What you will do.
**1.** Check each statement against the passage on the Swiss referendum and answer yes or no, quoting the words of the passage that decide it. (a) The gold initiative was rejected by 78%. (b) Ecopop wants to limit net immigration to 2% of the population. (c) Prof. Janssen opposed the gold initiative.
**2.** Carry on the passage about the Swiss referendum, picking up right after its final sentence.
** Start Excerpted passage **
In a referendum, the Swiss had to decide about:
1) Ecopop, an ecological-political movement that wants to limit (net) immigration to 0.2% of the population.
2) Abolishment of tax advantages for rich foreigners.
3) A gold initiative.
All three initiatives were rejected, the gold initiative by 78%.
George Dorgan summarizes the outcome. He explains what it means for gold, CHF and the SNB. He argues that the next economic cycle will be driven by stronger wage growth in Germany and in the United States. He argues that in some years time the major enemy of the SNB will become inflation that is caused by rising Swiss asset prices and rents and from inflation spill-overs from Germany and the U.S.
The SNB will continue to do FX interventions. But finally it will react according to the proposal raised by Prof. Janssen, a major supporter of the gold initiative: with a managed currency appreciation.
(see also version on Seeking Alpha, published just after the referendum)
The Swiss had to cast their ballots on three popular referendum initiatives:
- An ecological-political movement (“in short form called Ecopop“) that wants to limit net immigration to 0.2% of the population: a number that is far lower than that already approved by the “vote against mass immigration”. Bloomberg speaks of the biggest risk for Swiss business, because this drastic reduction of immigration would cut the output of Switzerland’s big businesses.
** End Excerpted passage **
** Start Supplied information **
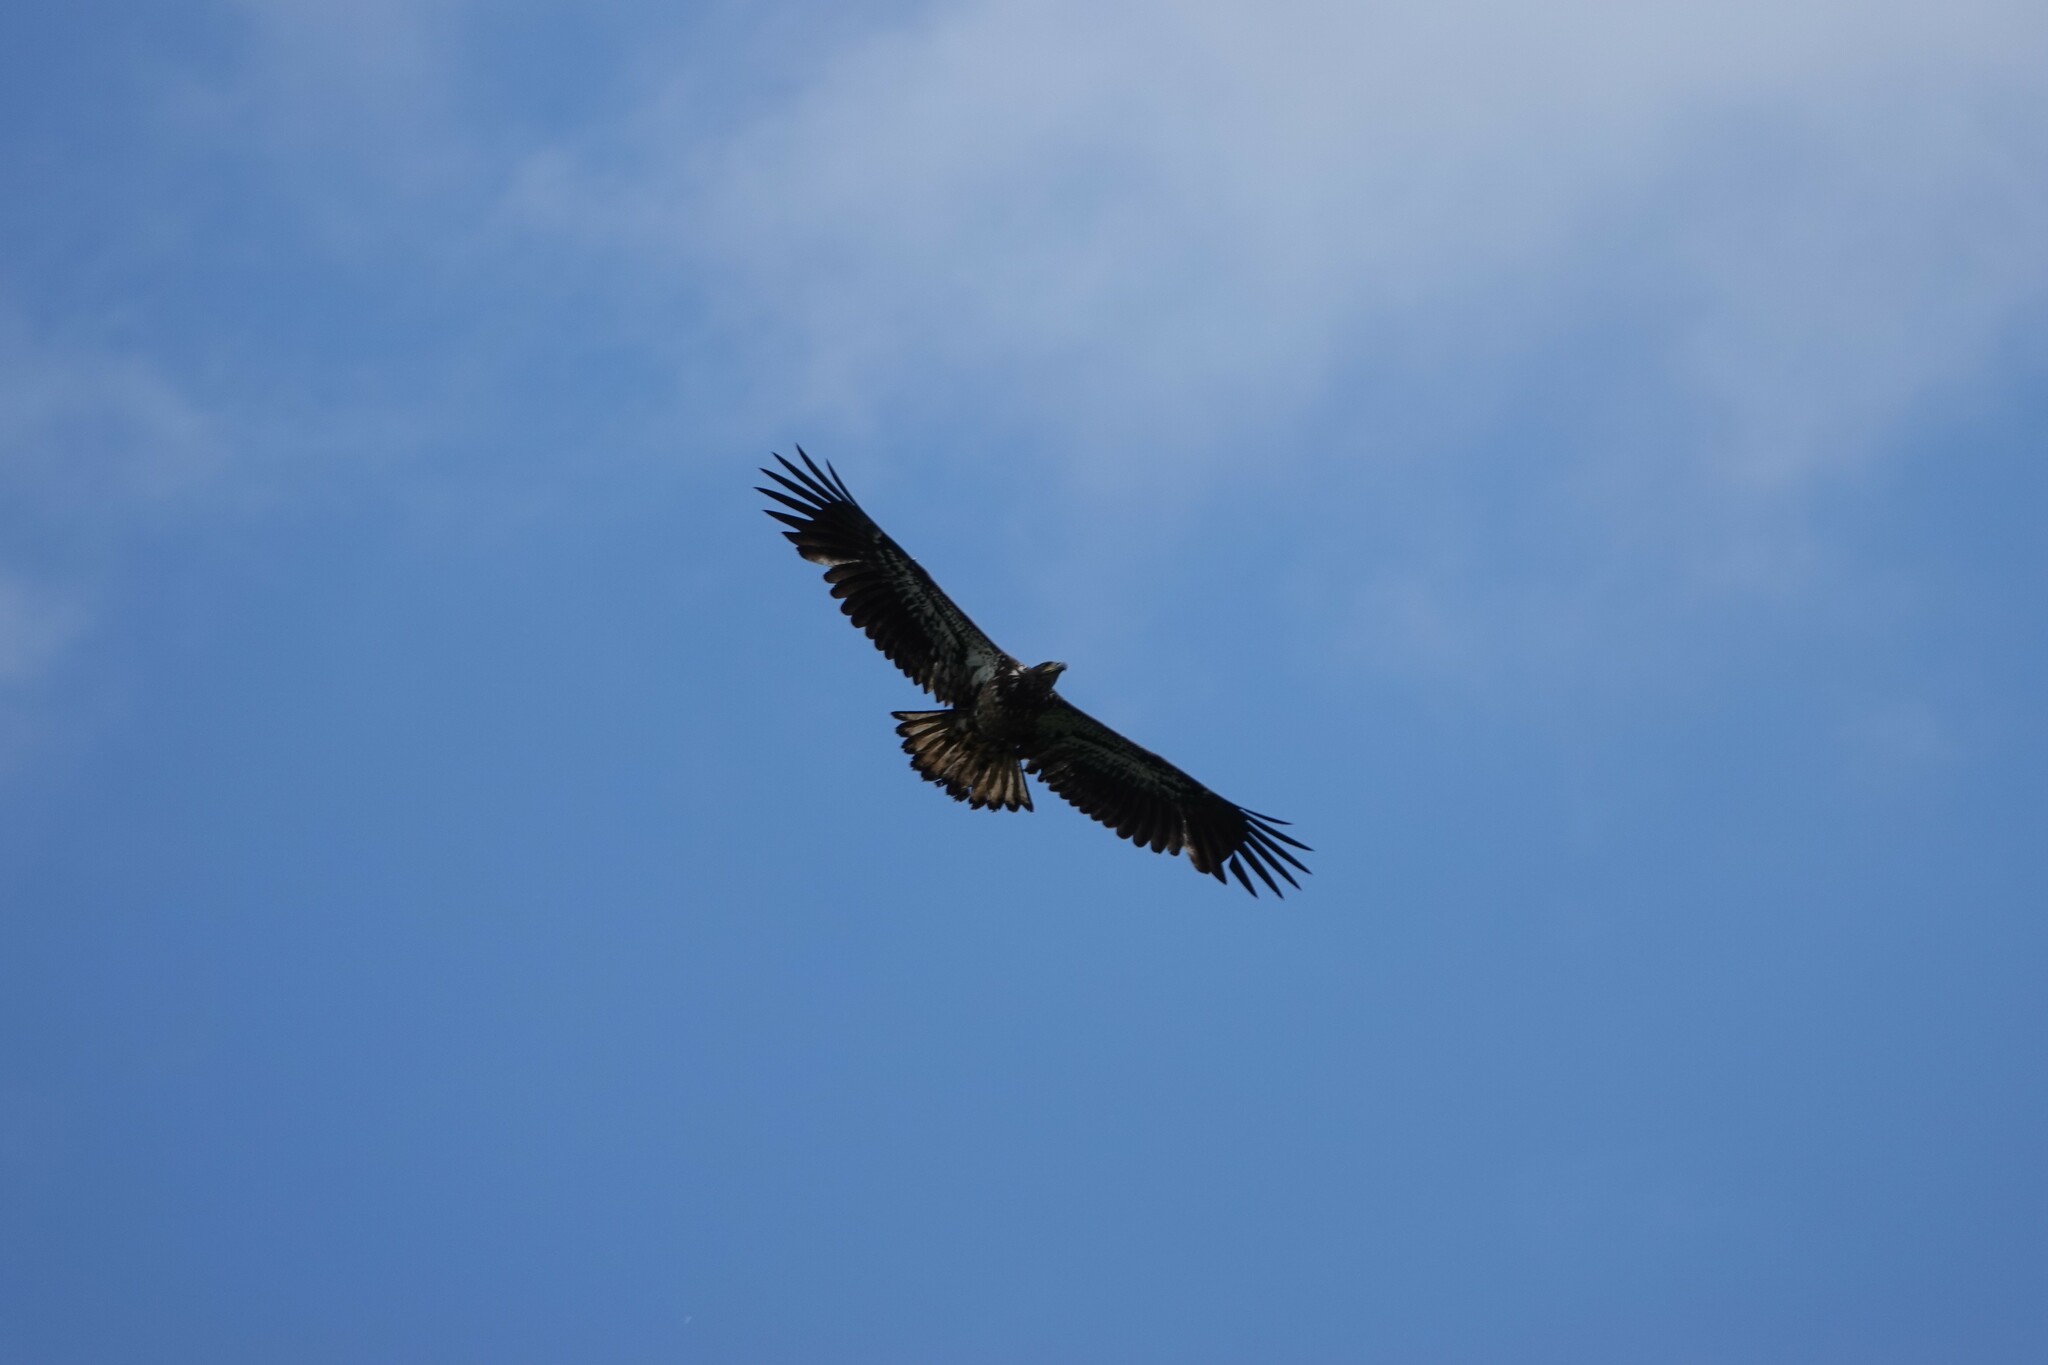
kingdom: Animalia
** End Supplied information **
Answers.
**1.**
(a) Yes: "All three initiatives were rejected, the gold initiative by 78%."
(b) No: "limit (net) immigration to 0.2% of the population"
(c) No: "Prof. Janssen, a major supporter of the gold initiative"

**2.**
The proponents even argue that “too much wealth makes sick” and the Switzerland should limit (GDP and population) growth. Otherwise Switzerland would explode from 9 to 12 million inhabitants, they would prefer the status quo. They explain the initiative in a simple picture:
2. Abolish tax advantages for rich foreigners that are currently taxed on living costs but not based on income or wealth. Some Swiss cantons have tried to attract such wealthy tax-payers, and Michael Schumacher is maybe the most prominent example. The wealthy create more demand for high-quality real estate and are accused of driving prices up. The cantons situated in the mountains (e.g. St. Moritz) are however dependent on their money.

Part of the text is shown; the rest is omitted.